British Columbia Golf director of field operations Doug Hastie said in a recent interview that two recent developments have allowed the championship schedule to resume.
“One was liability for the board of directors,” he said. “The province said about five weeks ago that they would cover liability for sports organization boards that their insurance wouldn’t cover because of COVID-19. That was a big thing. (We) can’t ask a volunteer board members to take on liability.”
The second factor was travel. “When phase 3 was announced saying we’re actually encouraging travel within B.C., we decided to hold events.”

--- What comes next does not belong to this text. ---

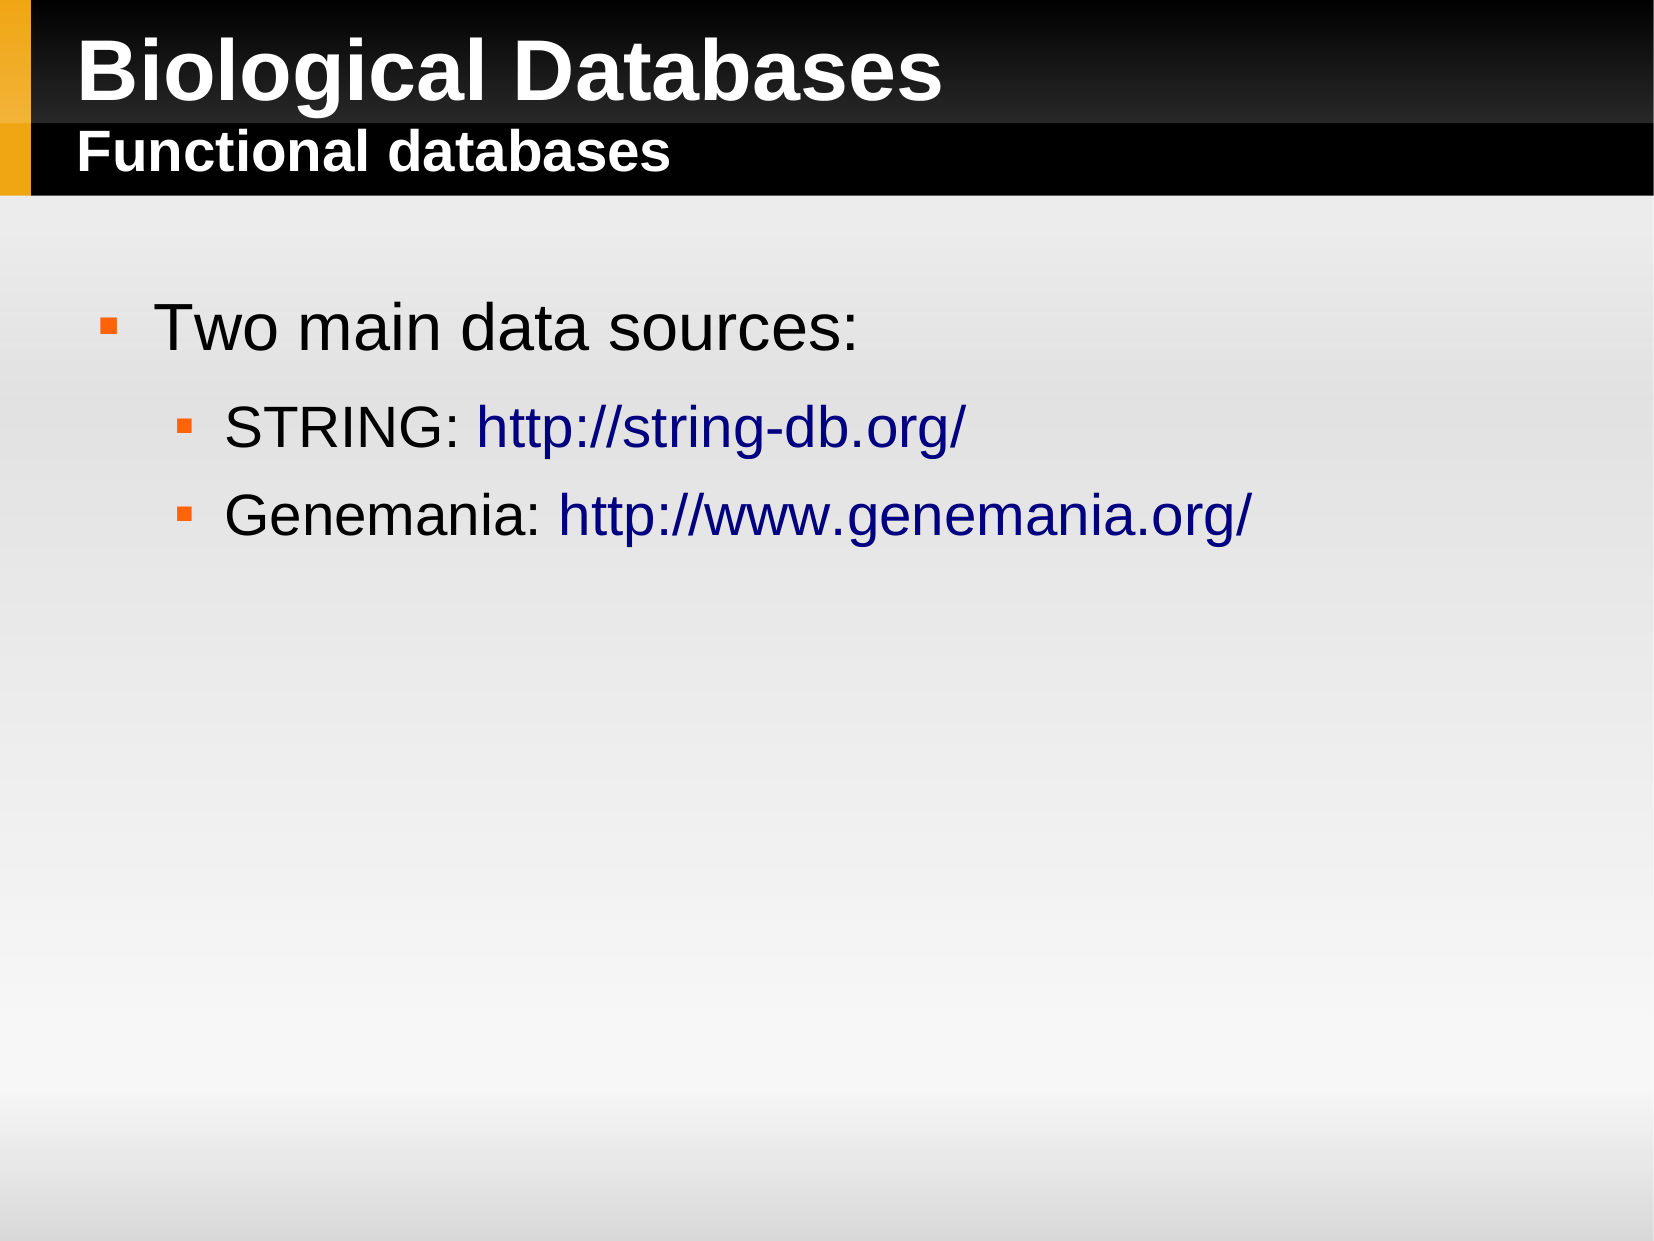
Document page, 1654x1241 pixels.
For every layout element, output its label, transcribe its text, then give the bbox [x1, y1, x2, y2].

title Biological Databases Functional databases [76, 0, 1565, 208]
list Two main data sources: STRING: http://string-db.org/ Genemania: http://www.genemania.org/ [82, 290, 1571, 1109]
picture [0, 0, 1654, 1241]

Hastie said BCGolf-sponsored events will follow the safety protocols at the golf courses where the events are held. In addition, some tournament-specific precautions will also be in place:
No spectators or caddies allowed at the event. Only players and officials on the golf course;
Players may arrive 45 minutes before tee time. They will have scheduled driving range and practice green time and then head to the first tee. They will be asked to leave the property shortly after they finish to avoid congregation;
No practice at the golf course, just the warm-up.
Awards ceremony will include just the winners and will occur outside. No gatherings. No dinner. No registration table, registration online only;
Carts are not an issue because everyone walks; and each participant will be given his own rake for raking sand traps.
The men’s amateur is normally a four-round event with a cut after the second round. Hastie said it has been reduced to three rounds with no cut.
Players will go off in foursomes rather than usual threesomes and everyone will start on the first tee rather than number 1 and 10.
Since the men’s mid-amateur and junior championships were cancelled, the Kelowna event will include them as well. All players will play from the same tees and trophies will be presented to champions in all three categories.
Other upcoming BCGolf events include:
• Juvenile and junior girls championship on Aug. 10-13 in Duncan;
• Bantam and novice championships in Chemainus on Aug. 17-19;
• Women’s amateur, mid-amateur and senior in Campbell River on Aug. 24-27; and
• Men’s senior and super-senior in Gibsons on Sept. 14-17.